FÖRMIG-Standort Mönchengladbach
Ansprechpartner:
Reinhard Bochmann
| Kontakt: Tel: 02166 - 51630 EMail: ReinhardBochmann@web.de 

Am FÖRMIG-Standort Mönchengladbach steht der Schwerpunkt Übergang von der Kindertagesstätte in die Grundschule (Schwerpunktbereich I) im Fokus des Interesse der Maßnahmen zur Verbesserung der Sprachkompetenz. Die Mehrsprachigkeit von Kindern mit Migrationshintergrund wird als Chance und Herausforderung gesehen. Sie verlangt insofern differenziertes pädagogisches Handeln, da die vorhandenen Sprachkompetenzen in Deutsch und in der Familiensprache in Sprachförderkonzepte integriert und weiterentwickelt werden sollen.

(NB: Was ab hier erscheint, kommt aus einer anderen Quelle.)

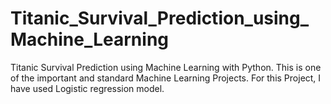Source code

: # Titanic_Survival_Prediction_using_Machine_Learning
 Titanic Survival Prediction using Machine Learning with Python. This is one of the important and standard Machine Learning Projects. For this Project, I have used Logistic regression model.
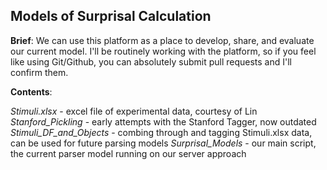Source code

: ## Models of Surprisal Calculation

**Brief**:
We can use this platform as a place to develop, share, and evaluate our current model. 
I'll be routinely working with the platform, so if you feel like using Git/Github, you can 
absolutely submit pull requests and I'll confirm them.

**Contents**:

*Stimuli.xlsx* - excel file of experimental data, courtesy of Lin
*Stanford_Pickling* - early attempts with the Stanford Tagger, now outdated
*Stimuli_DF_and_Objects* - combing through and tagging Stimuli.xlsx data, can be used for future parsing models
*Surprisal_Models* - our main script, the current parser model running on our server approach


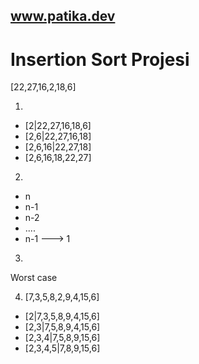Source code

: ## www.patika.dev

# Insertion Sort Projesi

[22,27,16,2,18,6]

1.

- [2|22,27,16,18,6]
- [2,6|22,27,16,18]
- [2,6,16|22,27,18]
- [2,6,16,18,22,27]

2.

- n
- n-1
- n-2
- ....
- n-1 ---> 1

3.

Worst case

4. [7,3,5,8,2,9,4,15,6]

- [2|7,3,5,8,9,4,15,6]
- [2,3|7,5,8,9,4,15,6]
- [2,3,4|7,5,8,9,15,6]
- [2,3,4,5|7,8,9,15,6]
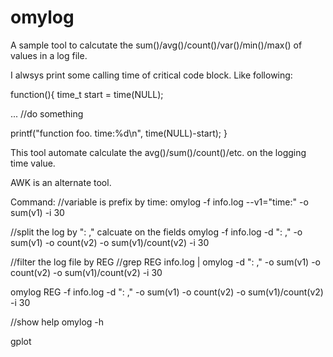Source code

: # omylog
A sample tool to calcutate the sum()/avg()/count()/var()/min()/max() of values in a log file.


I alwsys print some calling time of critical code block. Like following:


function(){
  time_t start = time(NULL);
  
  
  ...
  //do something
  
  
  printf("function foo. time:%d\n", time(NULL)-start);
}


This tool automate calculate the avg()/sum()/count()/etc. on the logging time value.


AWK is an alternate tool.


Command:
//variable is prefix by time:
omylog -f info.log --v1="time:" -o sum(v1) -i 30

//split the log by ": ," calcuate on the fields
omylog -f info.log -d ": ," -o sum(v1) -o count(v2) -o sum(v1)/count(v2) -i 30

//filter the log file by REG
//grep REG info.log | omylog -d ": ," -o sum(v1) -o count(v2) -o sum(v1)/count(v2) -i 30 

omylog REG -f info.log -d ": ," -o sum(v1) -o count(v2) -o sum(v1)/count(v2) -i 30


//show help
omylog -h


gplot 
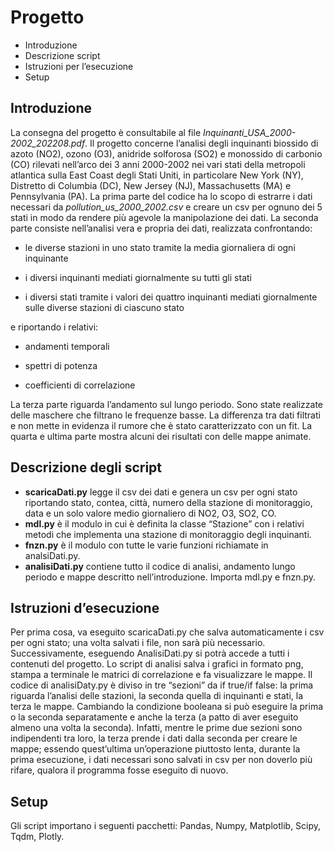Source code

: # Progetto
* Introduzione
* Descrizione script 
*	Istruzioni per l’esecuzione
* Setup
## **Introduzione**
La consegna del progetto è consultabile al file *Inquinanti_USA_2000-2002_202208.pdf*.
Il progetto concerne l’analisi degli inquinanti biossido di azoto (NO2), ozono (O3), anidride solforosa (SO2) e monossido di carbonio (CO) rilevati nell’arco dei 3 anni 2000-2002 nei vari stati della metropoli atlantica sulla East Coast degli Stati Uniti, in particolare New York (NY), Distretto di Columbia (DC), New Jersey (NJ), Massachusetts (MA) e Pennsylvania (PA).
La prima parte del codice ha lo scopo di estrarre i dati necessari da *pollution_us_2000_2002.csv* e creare un csv per ognuno dei 5 stati in modo da rendere più agevole la manipolazione dei dati. 
La seconda parte consiste nell’analisi vera e propria dei dati, realizzata confrontando:
* le diverse stazioni in uno stato tramite la media giornaliera di ogni inquinante

* i diversi inquinanti mediati giornalmente su tutti gli stati

* i diversi stati tramite i valori dei quattro inquinanti mediati giornalmente sulle diverse stazioni di ciascuno stato

e riportando i relativi:

* andamenti temporali


* spettri di potenza
 
* coefficienti di correlazione

La terza parte riguarda l’andamento sul lungo periodo. Sono state realizzate delle maschere che filtrano le frequenze basse. La differenza tra dati filtrati e non mette in evidenza il rumore che è stato caratterizzato con un fit.
La quarta e ultima parte mostra alcuni dei risultati con delle mappe animate.
## **Descrizione degli script**
* **scaricaDati.py** legge il csv dei dati e genera un csv per ogni stato riportando stato, contea, città, numero della stazione di monitoraggio, data e un solo valore medio giornaliero di NO2, O3, SO2, CO.
* **mdl.py** è il modulo in cui è definita la classe “Stazione” con i relativi metodi che implementa una stazione di monitoraggio degli inquinanti.
* **fnzn.py** è il modulo con tutte le varie funzioni richiamate in analsiDati.py.
* **analisiDati.py** contiene tutto il codice di analisi, andamento lungo periodo e mappe descritto nell’introduzione. Importa mdl.py e fnzn.py.
## **Istruzioni d’esecuzione**
Per prima cosa, va eseguito scaricaDati.py che salva automaticamente i csv per ogni stato; una volta salvati i file, non sarà più necessario. Successivamente, eseguendo AnalisiDati.py si potrà accede a tutti i contenuti del progetto. Lo script di analisi salva i grafici in formato png, stampa a terminale le matrici di correlazione e fa visualizzare le mappe. Il codice di analisiDaty.py è diviso in tre “sezioni” da if true/if false: la prima riguarda l’analisi delle stazioni, la seconda quella di inquinanti e stati, la terza le mappe. Cambiando la condizione booleana si può eseguire la prima o la seconda separatamente e anche la terza (a patto di aver eseguito almeno una volta la seconda). Infatti, mentre le prime due sezioni sono indipendenti tra loro, la terza prende i dati dalla seconda per creare le mappe; essendo quest’ultima un’operazione piuttosto lenta, durante la prima esecuzione, i dati necessari sono salvati in csv per non doverlo più rifare, qualora il programma fosse eseguito di nuovo.
## **Setup**
Gli script importano i seguenti pacchetti: Pandas, Numpy, Matplotlib, Scipy, Tqdm, Plotly.
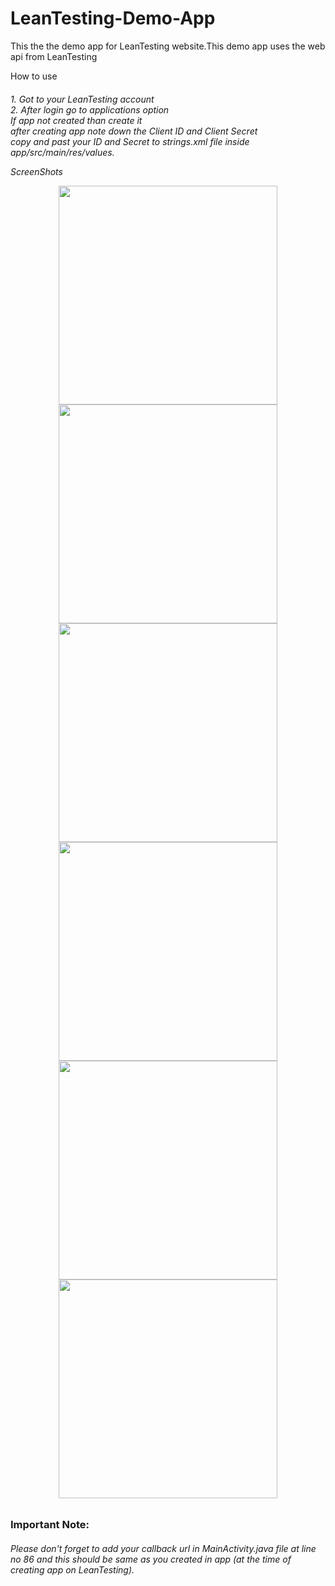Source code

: # LeanTesting-Demo-App
This the the demo app for LeanTesting website.This demo app uses the web api from LeanTesting
<p>How to use</p>
<h6>
1. Got to your LeanTesting account <br/>
2. After login go to applications option<br/>
   If app not created than create it <br/>
   after creating app note down the Client ID and Client Secret<br/>
   copy and past your ID and Secret to strings.xml file inside app/src/main/res/values.
</hr>
<p> ScreenShots </p>
<p align="center">
  <img src="http://i.imgur.com/eS45pmB.png" width="350"/>
 <img src="http://i.imgur.com/gsRINCe.png" width="350"/>
<img src="http://i.imgur.com/mGbql4M.png" width="350"/>
<img src="http://i.imgur.com/RyAl2ri.png" width="350"/>
<img src="http://i.imgur.com/IKNV6Yh.png" width="350"/>
<img src="http://i.imgur.com/NbKVAEu.png" width="350"/>
</p>
 <h3>Important Note: </h3>
<h6>Please don't forget to add your callback url in MainActivity.java file at line no 86
and this should be same as you created in app (at the time of creating app on LeanTesting).</h6>
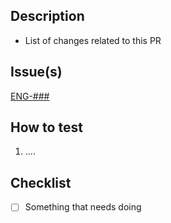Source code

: ## Description

- List of changes related to this PR

## Issue(s)

[ENG-###]()

## How to test

1. ....

## Checklist

- [ ] Something that needs doing

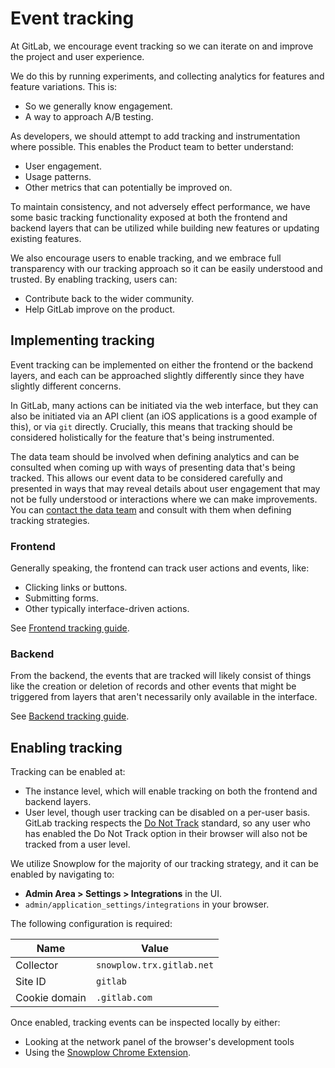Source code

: # Event tracking

At GitLab, we encourage event tracking so we can iterate on and improve the project and user experience.

We do this by running experiments, and collecting analytics for features and feature variations. This is:

- So we generally know engagement.
- A way to approach A/B testing.

As developers, we should attempt to add tracking and instrumentation where possible. This enables the Product team to better understand:

- User engagement.
- Usage patterns.
- Other metrics that can potentially be improved on.

To maintain consistency, and not adversely effect performance, we have some basic tracking functionality exposed at both the frontend and backend layers that can be utilized while building new features or updating existing features.

We also encourage users to enable tracking, and we embrace full transparency with our tracking approach so it can be easily understood and trusted. By enabling tracking, users can:

- Contribute back to the wider community.
- Help GitLab improve on the product.

## Implementing tracking

Event tracking can be implemented on either the frontend or the backend layers, and each can be approached slightly differently since they have slightly different concerns.

In GitLab, many actions can be initiated via the web interface, but they can also be initiated via an API client (an iOS applications is a good example of this), or via `git` directly. Crucially, this means that tracking should be considered holistically for the feature that's being instrumented.

The data team should be involved when defining analytics and can be consulted when coming up with ways of presenting data that's being tracked. This allows our event data to be considered carefully and presented in ways that may reveal details about user engagement that may not be fully understood or interactions where we can make improvements. You can [contact the data team](https://about.gitlab.com/handbook/business-ops/data-team/#contact-us) and consult with them when defining tracking strategies.

### Frontend

Generally speaking, the frontend can track user actions and events, like:

- Clicking links or buttons.
- Submitting forms.
- Other typically interface-driven actions.

See [Frontend tracking guide](frontend.md).

### Backend

From the backend, the events that are tracked will likely consist of things like the creation or deletion of records and other events that might be triggered from layers that aren't necessarily only available in the interface.

See [Backend tracking guide](backend.md).

## Enabling tracking

Tracking can be enabled at:

- The instance level, which will enable tracking on both the frontend and backend layers.
- User level, though user tracking can be disabled on a per-user basis. GitLab tracking respects the [Do Not Track](https://www.eff.org/issues/do-not-track) standard, so any user who has enabled the Do Not Track option in their browser will also not be tracked from a user level.

We utilize Snowplow for the majority of our tracking strategy, and it can be enabled by navigating to:

- **Admin Area > Settings > Integrations** in the UI.
- `admin/application_settings/integrations` in your browser.

The following configuration is required:

| Name          | Value                     |
| ------------- | ------------------------- |
| Collector     | `snowplow.trx.gitlab.net` |
| Site ID       | `gitlab`                  |
| Cookie domain | `.gitlab.com`             |

Once enabled, tracking events can be inspected locally by either:

- Looking at the network panel of the browser's development tools
- Using the [Snowplow Chrome Extension](https://chrome.google.com/webstore/detail/snowplow-inspector/maplkdomeamdlngconidoefjpogkmljm).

Der Koordinator unterstützt und initiiert in diesem Schwerpunktbereich die Verbesserung der Kooperation zwischen den Kindertagesstätten und den Schulen mit dem Ziel, den Kindern das Erlernen der Schulsprache Deutsch zu erleichtern und sie individuell zu fördern. Die innerhalb des Vor-Ort-Netzwerks beteiligten Akteurinnen und Akteure von FÖRMIG entwickeln, erproben und evaluieren gemeinsam verschiedene Verfahren zur Sprachstandsfeststellung und -beobachtung und zur Sprachförderung. Diejenigen Verfahren, die sich als besonders geeignet für die Zielgruppe erweisen, werden anschließend von weiteren Kindertagesstätten und Schulen modellartig eingesetzt.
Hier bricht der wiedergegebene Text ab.